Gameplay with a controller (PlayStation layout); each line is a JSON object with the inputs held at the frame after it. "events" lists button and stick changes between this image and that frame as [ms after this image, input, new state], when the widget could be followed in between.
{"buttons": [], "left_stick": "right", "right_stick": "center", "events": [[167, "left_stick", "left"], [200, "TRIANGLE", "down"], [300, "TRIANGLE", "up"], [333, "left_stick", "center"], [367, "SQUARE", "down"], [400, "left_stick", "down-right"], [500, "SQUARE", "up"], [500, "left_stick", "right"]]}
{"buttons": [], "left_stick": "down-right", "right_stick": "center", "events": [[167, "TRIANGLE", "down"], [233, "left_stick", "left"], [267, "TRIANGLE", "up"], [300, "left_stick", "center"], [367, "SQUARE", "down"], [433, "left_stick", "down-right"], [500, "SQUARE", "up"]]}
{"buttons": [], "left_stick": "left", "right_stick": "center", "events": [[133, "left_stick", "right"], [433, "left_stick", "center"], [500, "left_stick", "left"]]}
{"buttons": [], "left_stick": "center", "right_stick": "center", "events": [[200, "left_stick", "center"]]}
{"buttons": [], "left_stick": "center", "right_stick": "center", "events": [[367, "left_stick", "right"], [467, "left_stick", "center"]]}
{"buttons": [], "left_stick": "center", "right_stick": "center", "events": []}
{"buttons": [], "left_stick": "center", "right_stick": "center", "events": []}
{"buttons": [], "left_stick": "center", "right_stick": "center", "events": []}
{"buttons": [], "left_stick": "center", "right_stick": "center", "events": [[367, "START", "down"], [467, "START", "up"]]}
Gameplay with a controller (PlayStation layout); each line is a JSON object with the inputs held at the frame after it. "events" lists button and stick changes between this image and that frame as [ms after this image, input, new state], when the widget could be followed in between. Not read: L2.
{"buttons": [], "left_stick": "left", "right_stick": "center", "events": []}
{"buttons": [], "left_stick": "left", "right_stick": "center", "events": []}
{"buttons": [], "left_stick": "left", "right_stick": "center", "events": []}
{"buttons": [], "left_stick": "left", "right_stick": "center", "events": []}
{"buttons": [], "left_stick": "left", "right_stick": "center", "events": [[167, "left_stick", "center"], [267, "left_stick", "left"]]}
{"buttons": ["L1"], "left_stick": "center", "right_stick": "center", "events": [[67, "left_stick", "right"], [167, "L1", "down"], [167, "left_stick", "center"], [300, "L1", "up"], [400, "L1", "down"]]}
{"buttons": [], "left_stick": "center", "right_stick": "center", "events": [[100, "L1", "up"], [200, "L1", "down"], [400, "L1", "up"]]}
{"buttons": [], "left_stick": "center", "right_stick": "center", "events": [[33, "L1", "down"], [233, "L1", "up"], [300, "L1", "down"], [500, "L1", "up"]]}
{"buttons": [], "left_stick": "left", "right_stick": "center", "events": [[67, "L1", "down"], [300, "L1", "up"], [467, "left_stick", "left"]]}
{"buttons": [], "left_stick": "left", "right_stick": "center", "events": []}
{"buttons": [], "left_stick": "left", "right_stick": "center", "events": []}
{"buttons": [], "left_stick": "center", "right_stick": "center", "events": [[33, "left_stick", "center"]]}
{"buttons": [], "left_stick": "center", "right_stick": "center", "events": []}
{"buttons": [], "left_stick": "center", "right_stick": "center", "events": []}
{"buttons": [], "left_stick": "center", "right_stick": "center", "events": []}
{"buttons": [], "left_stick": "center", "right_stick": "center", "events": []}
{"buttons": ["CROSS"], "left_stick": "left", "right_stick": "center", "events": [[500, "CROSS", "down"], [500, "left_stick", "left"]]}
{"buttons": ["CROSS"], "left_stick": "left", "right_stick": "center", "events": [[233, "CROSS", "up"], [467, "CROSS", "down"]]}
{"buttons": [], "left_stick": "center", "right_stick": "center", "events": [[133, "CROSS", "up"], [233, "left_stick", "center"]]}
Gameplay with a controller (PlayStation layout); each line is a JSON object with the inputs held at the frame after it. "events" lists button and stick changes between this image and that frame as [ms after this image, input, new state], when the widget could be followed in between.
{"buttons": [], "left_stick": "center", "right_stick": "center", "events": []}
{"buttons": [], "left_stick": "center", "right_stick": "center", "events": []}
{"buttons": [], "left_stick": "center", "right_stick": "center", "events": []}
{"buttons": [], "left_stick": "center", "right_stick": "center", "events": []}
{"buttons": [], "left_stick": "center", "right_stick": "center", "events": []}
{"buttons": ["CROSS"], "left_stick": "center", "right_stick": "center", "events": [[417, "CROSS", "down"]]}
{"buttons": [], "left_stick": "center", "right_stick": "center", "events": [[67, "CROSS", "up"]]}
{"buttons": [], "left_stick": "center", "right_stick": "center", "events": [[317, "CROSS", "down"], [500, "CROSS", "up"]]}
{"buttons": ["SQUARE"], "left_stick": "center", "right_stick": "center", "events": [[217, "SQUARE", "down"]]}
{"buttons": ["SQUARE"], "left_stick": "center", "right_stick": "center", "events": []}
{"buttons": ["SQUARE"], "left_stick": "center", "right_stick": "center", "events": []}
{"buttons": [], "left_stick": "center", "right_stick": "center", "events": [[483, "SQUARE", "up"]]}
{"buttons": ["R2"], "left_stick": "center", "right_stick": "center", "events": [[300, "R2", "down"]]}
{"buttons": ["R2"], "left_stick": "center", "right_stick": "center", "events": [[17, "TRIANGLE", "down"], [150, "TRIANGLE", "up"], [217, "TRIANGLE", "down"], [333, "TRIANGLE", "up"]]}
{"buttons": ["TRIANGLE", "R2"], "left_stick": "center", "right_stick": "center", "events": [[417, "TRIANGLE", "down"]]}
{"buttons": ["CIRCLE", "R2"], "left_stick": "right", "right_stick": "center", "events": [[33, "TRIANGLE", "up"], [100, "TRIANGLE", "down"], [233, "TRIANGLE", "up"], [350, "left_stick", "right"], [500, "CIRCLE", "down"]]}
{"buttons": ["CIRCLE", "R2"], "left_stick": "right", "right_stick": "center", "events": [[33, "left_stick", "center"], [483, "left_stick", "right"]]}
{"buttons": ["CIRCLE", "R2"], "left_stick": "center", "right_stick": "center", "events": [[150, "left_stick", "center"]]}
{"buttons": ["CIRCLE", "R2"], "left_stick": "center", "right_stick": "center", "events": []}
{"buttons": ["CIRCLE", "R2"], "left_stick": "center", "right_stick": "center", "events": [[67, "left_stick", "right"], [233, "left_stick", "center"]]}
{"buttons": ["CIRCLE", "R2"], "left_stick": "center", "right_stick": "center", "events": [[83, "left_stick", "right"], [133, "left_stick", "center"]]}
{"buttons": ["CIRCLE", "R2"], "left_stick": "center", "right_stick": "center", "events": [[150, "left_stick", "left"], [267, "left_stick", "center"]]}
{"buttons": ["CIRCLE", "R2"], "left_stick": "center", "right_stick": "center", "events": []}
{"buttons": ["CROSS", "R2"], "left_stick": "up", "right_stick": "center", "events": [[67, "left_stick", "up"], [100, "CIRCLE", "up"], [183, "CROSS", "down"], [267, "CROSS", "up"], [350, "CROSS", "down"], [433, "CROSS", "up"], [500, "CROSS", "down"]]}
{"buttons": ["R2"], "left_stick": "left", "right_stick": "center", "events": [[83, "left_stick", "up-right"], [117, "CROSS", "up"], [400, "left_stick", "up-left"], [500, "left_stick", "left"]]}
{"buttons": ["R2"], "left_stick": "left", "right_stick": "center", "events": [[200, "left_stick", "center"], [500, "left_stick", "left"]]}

══════════

→ **What you will do**
Return the listing above word for word.

→ **Task response**
Gameplay with a controller (PlayStation layout); each line is a JSON object with the inputs held at the frame after it. "events" lists button and stick changes between this image and that frame as [ms after this image, input, new state], when the widget could be followed in between.
{"buttons": [], "left_stick": "right", "right_stick": "center", "events": [[167, "left_stick", "left"], [200, "TRIANGLE", "down"], [300, "TRIANGLE", "up"], [333, "left_stick", "center"], [367, "SQUARE", "down"], [400, "left_stick", "down-right"], [500, "SQUARE", "up"], [500, "left_stick", "right"]]}
{"buttons": [], "left_stick": "down-right", "right_stick": "center", "events": [[167, "TRIANGLE", "down"], [233, "left_stick", "left"], [267, "TRIANGLE", "up"], [300, "left_stick", "center"], [367, "SQUARE", "down"], [433, "left_stick", "down-right"], [500, "SQUARE", "up"]]}
{"buttons": [], "left_stick": "left", "right_stick": "center", "events": [[133, "left_stick", "right"], [433, "left_stick", "center"], [500, "left_stick", "left"]]}
{"buttons": [], "left_stick": "center", "right_stick": "center", "events": [[200, "left_stick", "center"]]}
{"buttons": [], "left_stick": "center", "right_stick": "center", "events": [[367, "left_stick", "right"], [467, "left_stick", "center"]]}
{"buttons": [], "left_stick": "center", "right_stick": "center", "events": []}
{"buttons": [], "left_stick": "center", "right_stick": "center", "events": []}
{"buttons": [], "left_stick": "center", "right_stick": "center", "events": []}
{"buttons": [], "left_stick": "center", "right_stick": "center", "events": [[367, "START", "down"], [467, "START", "up"]]}
Gameplay with a controller (PlayStation layout); each line is a JSON object with the inputs held at the frame after it. "events" lists button and stick changes between this image and that frame as [ms after this image, input, new state], when the widget could be followed in between. Not read: L2.
{"buttons": [], "left_stick": "left", "right_stick": "center", "events": []}
{"buttons": [], "left_stick": "left", "right_stick": "center", "events": []}
{"buttons": [], "left_stick": "left", "right_stick": "center", "events": []}
{"buttons": [], "left_stick": "left", "right_stick": "center", "events": []}
{"buttons": [], "left_stick": "left", "right_stick": "center", "events": [[167, "left_stick", "center"], [267, "left_stick", "left"]]}
{"buttons": ["L1"], "left_stick": "center", "right_stick": "center", "events": [[67, "left_stick", "right"], [167, "L1", "down"], [167, "left_stick", "center"], [300, "L1", "up"], [400, "L1", "down"]]}
{"buttons": [], "left_stick": "center", "right_stick": "center", "events": [[100, "L1", "up"], [200, "L1", "down"], [400, "L1", "up"]]}
{"buttons": [], "left_stick": "center", "right_stick": "center", "events": [[33, "L1", "down"], [233, "L1", "up"], [300, "L1", "down"], [500, "L1", "up"]]}
{"buttons": [], "left_stick": "left", "right_stick": "center", "events": [[67, "L1", "down"], [300, "L1", "up"], [467, "left_stick", "left"]]}
{"buttons": [], "left_stick": "left", "right_stick": "center", "events": []}
{"buttons": [], "left_stick": "left", "right_stick": "center", "events": []}
{"buttons": [], "left_stick": "center", "right_stick": "center", "events": [[33, "left_stick", "center"]]}
{"buttons": [], "left_stick": "center", "right_stick": "center", "events": []}
{"buttons": [], "left_stick": "center", "right_stick": "center", "events": []}
{"buttons": [], "left_stick": "center", "right_stick": "center", "events": []}
{"buttons": [], "left_stick": "center", "right_stick": "center", "events": []}
{"buttons": ["CROSS"], "left_stick": "left", "right_stick": "center", "events": [[500, "CROSS", "down"], [500, "left_stick", "left"]]}
{"buttons": ["CROSS"], "left_stick": "left", "right_stick": "center", "events": [[233, "CROSS", "up"], [467, "CROSS", "down"]]}
{"buttons": [], "left_stick": "center", "right_stick": "center", "events": [[133, "CROSS", "up"], [233, "left_stick", "center"]]}
Gameplay with a controller (PlayStation layout); each line is a JSON object with the inputs held at the frame after it. "events" lists button and stick changes between this image and that frame as [ms after this image, input, new state], when the widget could be followed in between.
{"buttons": [], "left_stick": "center", "right_stick": "center", "events": []}
{"buttons": [], "left_stick": "center", "right_stick": "center", "events": []}
{"buttons": [], "left_stick": "center", "right_stick": "center", "events": []}
{"buttons": [], "left_stick": "center", "right_stick": "center", "events": []}
{"buttons": [], "left_stick": "center", "right_stick": "center", "events": []}
{"buttons": ["CROSS"], "left_stick": "center", "right_stick": "center", "events": [[417, "CROSS", "down"]]}
{"buttons": [], "left_stick": "center", "right_stick": "center", "events": [[67, "CROSS", "up"]]}
{"buttons": [], "left_stick": "center", "right_stick": "center", "events": [[317, "CROSS", "down"], [500, "CROSS", "up"]]}
{"buttons": ["SQUARE"], "left_stick": "center", "right_stick": "center", "events": [[217, "SQUARE", "down"]]}
{"buttons": ["SQUARE"], "left_stick": "center", "right_stick": "center", "events": []}
{"buttons": ["SQUARE"], "left_stick": "center", "right_stick": "center", "events": []}
{"buttons": [], "left_stick": "center", "right_stick": "center", "events": [[483, "SQUARE", "up"]]}
{"buttons": ["R2"], "left_stick": "center", "right_stick": "center", "events": [[300, "R2", "down"]]}
{"buttons": ["R2"], "left_stick": "center", "right_stick": "center", "events": [[17, "TRIANGLE", "down"], [150, "TRIANGLE", "up"], [217, "TRIANGLE", "down"], [333, "TRIANGLE", "up"]]}
{"buttons": ["TRIANGLE", "R2"], "left_stick": "center", "right_stick": "center", "events": [[417, "TRIANGLE", "down"]]}
{"buttons": ["CIRCLE", "R2"], "left_stick": "right", "right_stick": "center", "events": [[33, "TRIANGLE", "up"], [100, "TRIANGLE", "down"], [233, "TRIANGLE", "up"], [350, "left_stick", "right"], [500, "CIRCLE", "down"]]}
{"buttons": ["CIRCLE", "R2"], "left_stick": "right", "right_stick": "center", "events": [[33, "left_stick", "center"], [483, "left_stick", "right"]]}
{"buttons": ["CIRCLE", "R2"], "left_stick": "center", "right_stick": "center", "events": [[150, "left_stick", "center"]]}
{"buttons": ["CIRCLE", "R2"], "left_stick": "center", "right_stick": "center", "events": []}
{"buttons": ["CIRCLE", "R2"], "left_stick": "center", "right_stick": "center", "events": [[67, "left_stick", "right"], [233, "left_stick", "center"]]}
{"buttons": ["CIRCLE", "R2"], "left_stick": "center", "right_stick": "center", "events": [[83, "left_stick", "right"], [133, "left_stick", "center"]]}
{"buttons": ["CIRCLE", "R2"], "left_stick": "center", "right_stick": "center", "events": [[150, "left_stick", "left"], [267, "left_stick", "center"]]}
{"buttons": ["CIRCLE", "R2"], "left_stick": "center", "right_stick": "center", "events": []}
{"buttons": ["CROSS", "R2"], "left_stick": "up", "right_stick": "center", "events": [[67, "left_stick", "up"], [100, "CIRCLE", "up"], [183, "CROSS", "down"], [267, "CROSS", "up"], [350, "CROSS", "down"], [433, "CROSS", "up"], [500, "CROSS", "down"]]}
{"buttons": ["R2"], "left_stick": "left", "right_stick": "center", "events": [[83, "left_stick", "up-right"], [117, "CROSS", "up"], [400, "left_stick", "up-left"], [500, "left_stick", "left"]]}
{"buttons": ["R2"], "left_stick": "left", "right_stick": "center", "events": [[200, "left_stick", "center"], [500, "left_stick", "left"]]}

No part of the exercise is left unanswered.